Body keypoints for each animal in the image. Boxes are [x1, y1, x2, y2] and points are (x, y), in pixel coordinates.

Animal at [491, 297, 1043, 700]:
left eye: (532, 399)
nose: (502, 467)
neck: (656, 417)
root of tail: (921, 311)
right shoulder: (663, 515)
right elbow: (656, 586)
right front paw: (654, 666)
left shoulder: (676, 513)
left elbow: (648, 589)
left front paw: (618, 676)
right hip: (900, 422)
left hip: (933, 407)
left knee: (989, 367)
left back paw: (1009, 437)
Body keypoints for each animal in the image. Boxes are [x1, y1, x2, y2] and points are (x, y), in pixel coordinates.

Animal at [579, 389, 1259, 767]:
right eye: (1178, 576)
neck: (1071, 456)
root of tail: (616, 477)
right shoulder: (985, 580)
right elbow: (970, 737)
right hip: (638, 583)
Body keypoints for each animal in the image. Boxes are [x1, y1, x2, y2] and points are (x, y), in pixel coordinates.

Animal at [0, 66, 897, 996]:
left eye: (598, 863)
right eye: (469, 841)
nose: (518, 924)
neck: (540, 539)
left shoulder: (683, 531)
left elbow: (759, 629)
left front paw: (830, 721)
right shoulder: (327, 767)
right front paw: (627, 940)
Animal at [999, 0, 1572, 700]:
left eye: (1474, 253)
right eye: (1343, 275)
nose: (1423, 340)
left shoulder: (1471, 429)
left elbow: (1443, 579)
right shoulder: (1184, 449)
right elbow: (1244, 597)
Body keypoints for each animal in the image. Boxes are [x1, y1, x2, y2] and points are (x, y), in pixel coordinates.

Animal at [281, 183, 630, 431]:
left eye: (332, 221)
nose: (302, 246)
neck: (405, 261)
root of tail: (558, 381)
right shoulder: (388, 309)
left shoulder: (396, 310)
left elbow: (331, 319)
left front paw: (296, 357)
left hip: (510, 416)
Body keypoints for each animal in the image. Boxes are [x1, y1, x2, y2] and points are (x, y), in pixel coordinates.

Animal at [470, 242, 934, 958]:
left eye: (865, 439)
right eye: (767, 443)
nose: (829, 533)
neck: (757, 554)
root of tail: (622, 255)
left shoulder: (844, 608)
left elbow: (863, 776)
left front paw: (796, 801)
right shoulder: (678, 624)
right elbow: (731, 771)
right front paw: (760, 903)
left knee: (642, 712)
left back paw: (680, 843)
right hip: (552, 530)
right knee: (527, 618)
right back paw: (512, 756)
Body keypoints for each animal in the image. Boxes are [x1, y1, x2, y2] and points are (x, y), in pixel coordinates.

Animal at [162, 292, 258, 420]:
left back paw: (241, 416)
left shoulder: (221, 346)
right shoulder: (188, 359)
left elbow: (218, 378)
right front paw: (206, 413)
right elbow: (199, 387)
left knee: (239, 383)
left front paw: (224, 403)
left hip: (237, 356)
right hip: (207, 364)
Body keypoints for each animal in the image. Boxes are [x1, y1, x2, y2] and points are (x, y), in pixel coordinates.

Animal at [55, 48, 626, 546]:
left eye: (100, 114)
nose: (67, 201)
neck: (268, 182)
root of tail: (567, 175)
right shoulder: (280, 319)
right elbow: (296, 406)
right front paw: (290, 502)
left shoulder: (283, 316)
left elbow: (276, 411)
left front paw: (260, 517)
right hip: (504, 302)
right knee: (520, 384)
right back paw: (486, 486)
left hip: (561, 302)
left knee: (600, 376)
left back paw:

━━━━━━━━━━━━━━━━

_EXERCISE OBJECTIVE_
Every line of the listing needs to be written out exactly.

_OUTPUT FOR THIS EXERCISE_
Body keypoints for each animal in the image. Boxes are [x1, y1, x2, y2] and points are (x, y), in pixel coordinates.

Animal at [491, 297, 1043, 700]:
left eye: (532, 399)
nose: (502, 467)
neck: (656, 417)
root of tail: (921, 311)
right shoulder: (663, 515)
right elbow: (656, 586)
right front paw: (654, 666)
left shoulder: (676, 513)
left elbow: (648, 589)
left front paw: (618, 676)
right hip: (900, 422)
left hip: (933, 407)
left knee: (989, 367)
left back paw: (1009, 437)
Body keypoints for each animal in the image. Boxes are [x1, y1, x2, y2] and points are (x, y), in pixel coordinates.

Animal at [579, 389, 1259, 767]:
right eye: (1178, 576)
neck: (1071, 456)
root of tail: (616, 477)
right shoulder: (985, 580)
right elbow: (970, 737)
right hip: (638, 583)
Body keypoints for each animal in the image. Boxes are [x1, y1, x2, y2] and points are (x, y), in pixel coordinates.

Animal at [0, 66, 897, 996]:
left eye: (598, 863)
right eye: (469, 841)
nose: (518, 924)
neck: (540, 539)
left shoulder: (683, 531)
left elbow: (759, 629)
left front paw: (830, 721)
right shoulder: (327, 767)
right front paw: (627, 940)
Animal at [999, 0, 1572, 700]:
left eye: (1474, 253)
right eye: (1343, 275)
nose: (1423, 340)
left shoulder: (1471, 429)
left elbow: (1443, 579)
right shoulder: (1184, 449)
right elbow: (1244, 597)
Body keypoints for each animal in the image. Boxes are [x1, y1, x2, y2] and points are (x, y), in pixel coordinates.

Animal at [281, 183, 630, 431]:
left eye: (332, 221)
nose: (302, 246)
neck: (405, 261)
root of tail: (558, 381)
right shoulder: (388, 309)
left shoulder: (396, 310)
left elbow: (331, 319)
left front paw: (296, 357)
left hip: (510, 416)
Body keypoints for each animal in the image. Boxes are [x1, y1, x2, y2] and points are (x, y), in pixel coordinates.

Animal at [470, 242, 934, 958]:
left eye: (865, 439)
right eye: (767, 443)
nose: (829, 533)
neck: (757, 554)
root of tail: (622, 255)
left shoulder: (844, 608)
left elbow: (863, 776)
left front paw: (796, 801)
right shoulder: (678, 624)
right elbow: (731, 771)
right front paw: (760, 903)
left knee: (642, 712)
left back paw: (680, 843)
right hip: (552, 530)
right knee: (527, 618)
right back paw: (512, 756)
Body keypoints for each animal in the image. Boxes are [x1, y1, x2, y2] and points are (x, y), in pixel coordinates.

Animal at [162, 292, 258, 420]:
left back paw: (241, 416)
left shoulder: (221, 346)
right shoulder: (188, 359)
left elbow: (218, 378)
right front paw: (206, 413)
right elbow: (199, 387)
left knee: (239, 383)
left front paw: (224, 403)
left hip: (237, 356)
right hip: (207, 364)
Body keypoints for each animal in the image. Boxes are [x1, y1, x2, y2] and points are (x, y), in pixel coordinates.

Animal at [55, 48, 626, 546]:
left eye: (100, 114)
nose: (67, 201)
neck: (268, 182)
root of tail: (567, 175)
right shoulder: (280, 319)
right elbow: (296, 406)
right front paw: (290, 502)
left shoulder: (283, 316)
left elbow: (276, 411)
left front paw: (260, 517)
right hip: (504, 302)
right knee: (520, 384)
right back paw: (486, 486)
left hip: (561, 302)
left knee: (600, 376)
left back paw:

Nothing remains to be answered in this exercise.